The file is loaded first thing in my startup script. I’m running everything locally

How are you sending SIGTERM to the process locally? Would you be able to deploy and test it on a server?

Yeah, locally. Sending signals using ctrl + c. Works for regular node without issues. I’ll have a go at doing it on a server (Heroku).

Same result I’m afraid. Callback doesn’t get called, executing stops immediately.

Hello @fredmaiaarantes, is this also applicable in closing lingering MongoDB connections? This is my first time encountering problems with MongoDB connection and one of the recommended solutions is to close out some lingering connections on a graceful shutdown but I do not have any knowledge to do that.

Thanks in advance

Hey @stevenitsme05, I haven’t used them for this purpose, but I believe you could use the ddp-graceful-shutdown package to run any process you need.

I’ve struggled with this quite a bit as well. I haven’t dug to much into the behaviour in production, but I believe it’s not that prominent there.

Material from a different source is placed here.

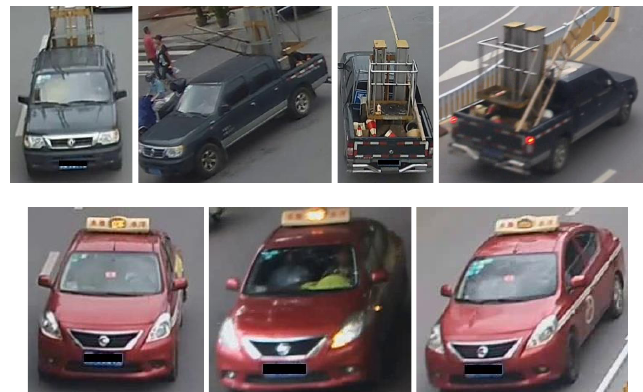
Figure 1. ( Top row ) Large intra-class differences, i.e., same vehicle looking different from distinct perspectives; ( bottom row ) small inter-class similarities, i.e., different vehicles looking very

From what I can gather it seems to be related to the way the meteor-tool shuts down its child processes on server restart. Sometimes, depending on how long the process has been running, the hooks will get hit much less often as time progresses. If I remember correctly, the tool is registering and un-registering event listeners. During the un-registration process it might remove your event listeners instead of the ones added by Meteor.